A WSJ report said that the Mark Zuckerberg-led company is providing publishers “millions of dollars” for publishing rights.
The company has been experimenting with completely different forms incorporating news sections into users’ feed.
Facebook has been fighting off criticism that sponsored content is crowding out relevant material.
Facebook is reportedly in talks with news media houses to determine partnerships for the rights to publish their content on its site.
According to a Wall Street Journal report the Mark Zuckerberg-led company is providing publishers “millions of dollars” for such agreements.
The Journal reported on Thursday (August 8) that Facebook representatives had told news executives that they’d pay as much as $3 Mn a year to license stories, headlines and alternative material.
Facebook has reportedly declined to comment however confirmed that the corporate is functioning on launching a “news tab” for its service this fall. Facebook chief executive officer Mark Zuckerberg began talking about a news section on the service in April. The corporate has faced criticism that it’s been spreading false and dishonest news on its platform.
The social media platform has been overrun with criticism of ads reordering relevant content on users’ feeds. Facebook’s plans to stay a separate news section would provide publishers management over however articles seem on Facebook and whether or not readers would receive solely snippets, sort of a headline and a few text, before being sent to the publisher’s web site.
Facebook’s dynamical Strategy For News.
Facebook has been making an attempt out new ways in which to promote its news feed. The corporate has experimented with promoting additional local content last year. Before this the corporate had discontinued a beta launch of an “Explore” section.

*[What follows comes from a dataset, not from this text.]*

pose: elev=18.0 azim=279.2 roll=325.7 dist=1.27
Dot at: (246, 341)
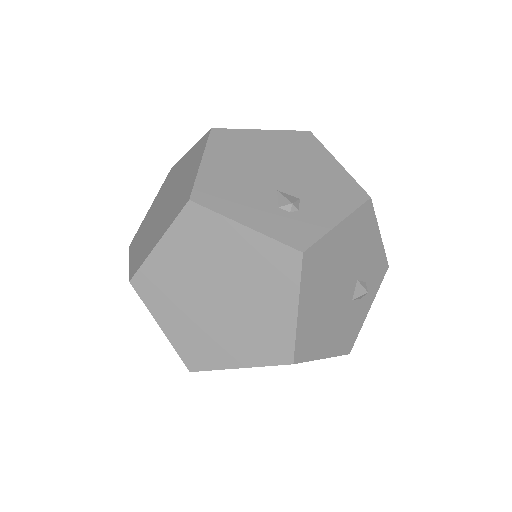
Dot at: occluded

In this, Facebook was placing posts from official pages in a separate feed, whereas limiting the main News Feed to posts from friends and family. However the experiment, which was being tested in 6 countries, failed to attain the required result, the corporate said at the time.
“People don’t want 2 separate feeds,” said Facebook’s Adam Mosseri, who runs the News Feed, in a blog post. “In surveys, individuals told us they were less happy with the posts they were seeing, and having 2 separate feeds didn’t actually facilitate them connect more with friends and family.”